Monday 2 February 2015

TRANSFORMATION, INVARIANCE AND CONSERVATION

To those concerned that this post might delve into esoteric areas of Physics let me say, I put in all those fancy words in the title just for effects. However let me also admit that I am not above a bit of posing, posturing and showboating when it comes to that. So some references to Physics and Mathematics will be presented so as to impress the reader. Today you can find anything by googling. You must, however, know what to look for though.

We were taught in school that there is a Law of Conservation of Energy. Who has not memorized the words, "energy can be transformed from one form to another, but cannot be destroyed" without even understanding what it really meant or how it really worked. We were told that chemical energy from coal can be transformed into heat energy of steam which then can be transformed into kinetic energy by driving a great big engine. We accepted all that without questioning, despite also learning that these transformations were not 100% efficient and that there were always losses. Ah, those were the good days when you could accept something uncritically on the say so of teachers and elders. The problem is, today we are the elders and I am not sure what to say..

We were also told that the Law of Conservation of Momentum made billiard balls fall into different pockets or that in a line of suspended steel balls it made only the balls at the end move, or, in a macabre twist, prevented motor cars from stopping before travelling a certain distance when brakes were applied. The most mysterious of all was how Physicists divined the existence of unseen and unseeable particles and their properties based just on this Law.

We were told that there existed a whole menagerie of particles with all sorts of exotic names and possessed of weird properties. These were thought to exist based almost entirely on the conservation of something or the  other. In the 1960s mankind's understanding of the universe was held together by gossamer threads linking weird particles, fields, forces, and suchlike, most of which one could not hear, see, feel or touch, only talk about. But we accepted their existence nevertheless, and the universe they represented.

At the centre of our knowledge was conservation of something or the other, which came about because of the "invariance" of some properties under certain "transformations". A very smart young lady, a rare female mathematician in a field overrun with men, came up with an original thought in the second decade of the twentieth century.  Emmy Noether's work stated that if any system remained invariant under certain transformations, some property of it was conserved. The words are mine and admittedly imprecise.
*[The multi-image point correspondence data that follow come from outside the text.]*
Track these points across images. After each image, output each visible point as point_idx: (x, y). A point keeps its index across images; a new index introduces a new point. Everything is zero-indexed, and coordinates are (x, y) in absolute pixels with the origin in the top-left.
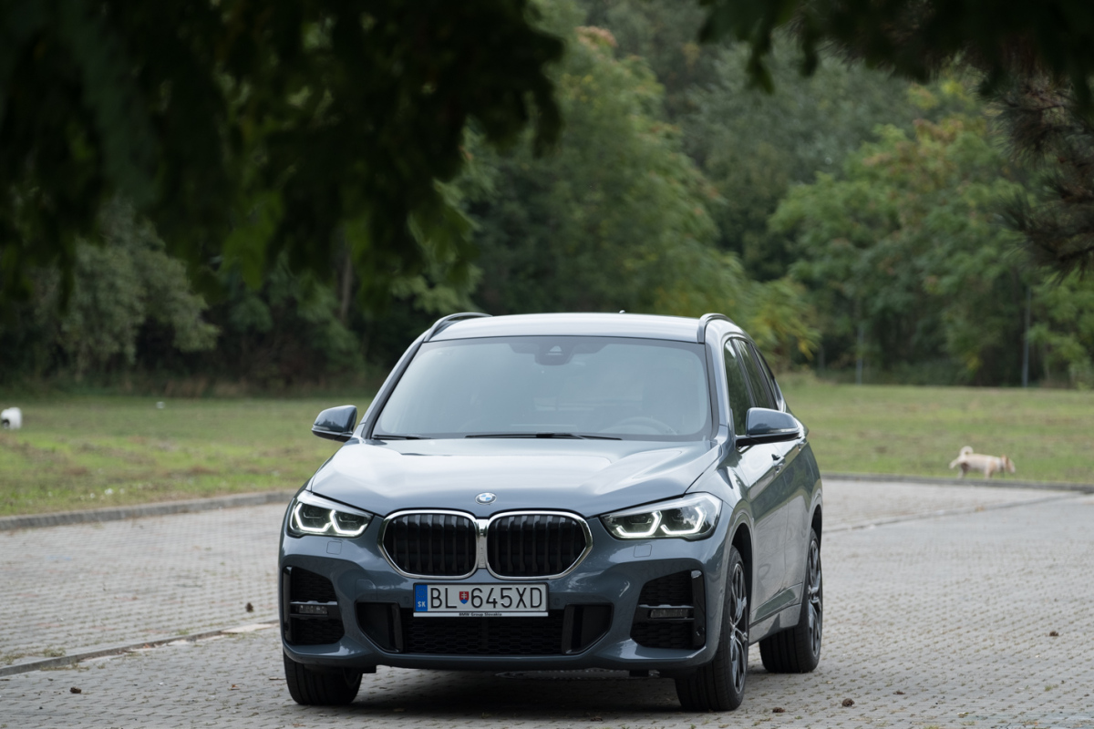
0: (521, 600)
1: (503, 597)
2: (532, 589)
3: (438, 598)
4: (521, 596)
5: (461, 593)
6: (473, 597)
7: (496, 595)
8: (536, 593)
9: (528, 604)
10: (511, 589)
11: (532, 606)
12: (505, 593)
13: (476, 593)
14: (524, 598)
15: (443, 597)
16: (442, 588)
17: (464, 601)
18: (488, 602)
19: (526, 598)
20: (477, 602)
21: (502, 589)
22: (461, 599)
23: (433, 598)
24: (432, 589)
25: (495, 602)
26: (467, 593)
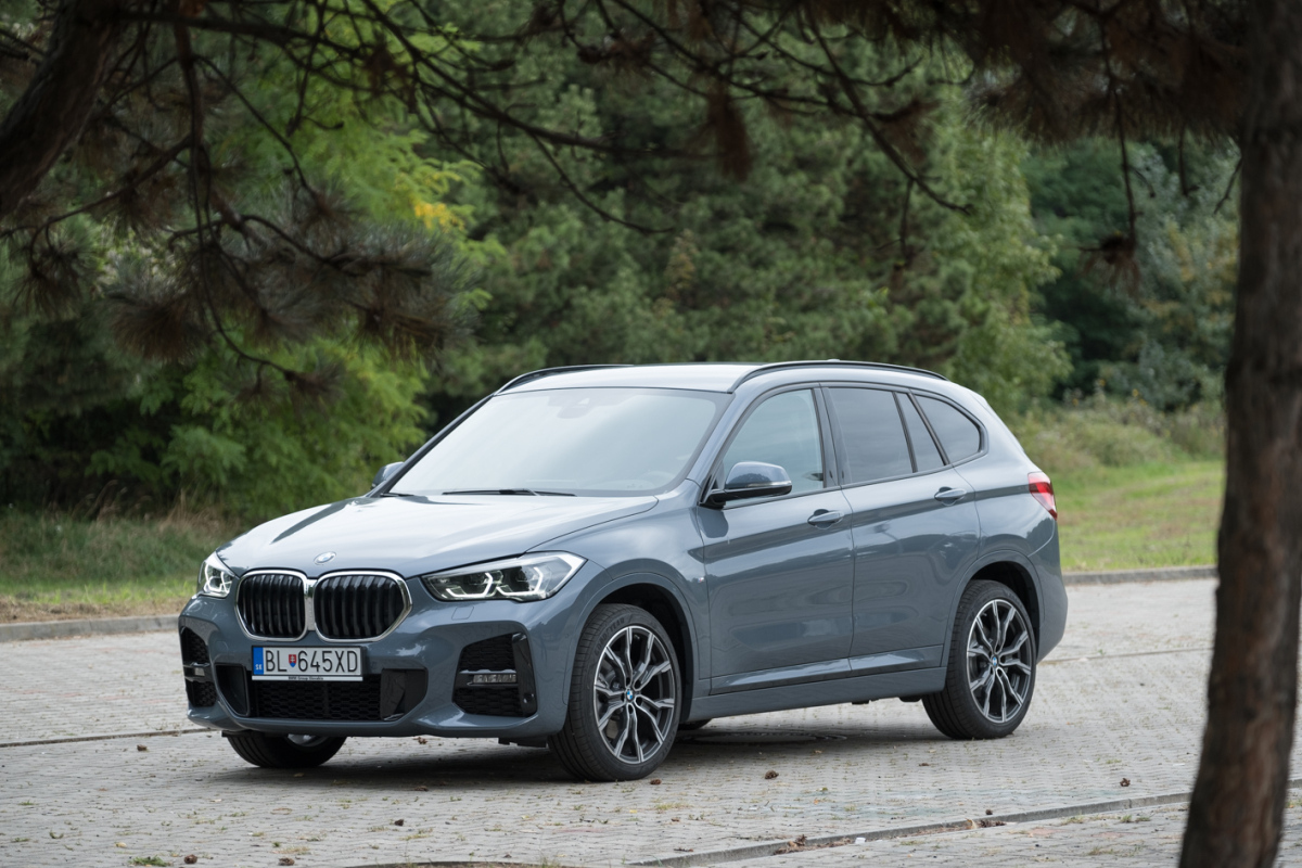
0: (340, 664)
1: (324, 660)
2: (349, 652)
3: (271, 661)
4: (340, 659)
5: (290, 656)
6: (300, 660)
7: (319, 659)
8: (352, 656)
9: (346, 668)
10: (330, 652)
11: (349, 671)
12: (327, 656)
13: (303, 656)
14: (342, 662)
15: (275, 660)
16: (274, 650)
17: (293, 664)
18: (312, 666)
19: (344, 662)
20: (303, 665)
21: (324, 652)
22: (290, 662)
23: (268, 661)
24: (267, 652)
25: (318, 666)
26: (295, 656)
For example if a system remained invariant under linear transformation in space or time, its linear momentum is conserved. If a system remained invariant  under rotation then its angular momentum is conserved. And so on and so forth. Using mathematics Noether proved that Laws of Conservation were the result of invariance under transformation. The important thing to remember is that Conservation of something resulted from invariance under transformation.

Nearly a hundred years after Emmy Noether propounded her eponymous theorem, and many many particles, properties and universes later we have another type of  Law of Conservation. This one is propounded and maintained by  another female, albeit one of considerably inferior academic achievements, so inferior that you don't speak of this person and academic achievements in the same breath. Whereas Emmy was born to a mathematician father her modern-day equivalent was born to a bricklayer of shady credentials. Emmy was invited to University of Gottingen by luminaries such as  David Hilbert and Felix Klein. Her modern day equivalent paid her way through a language school in Cambridge. The contrast couldn't be starker.

Both Emmy and her modern-day equivalent posited their own theories of  conservation. For Emmy Conservation resulted from Invariance under Transformation.

For Sonia, conservation of family power is central to any transformation. Only transformations that ensure invariance of family power and which conserve family dynasty are allowed.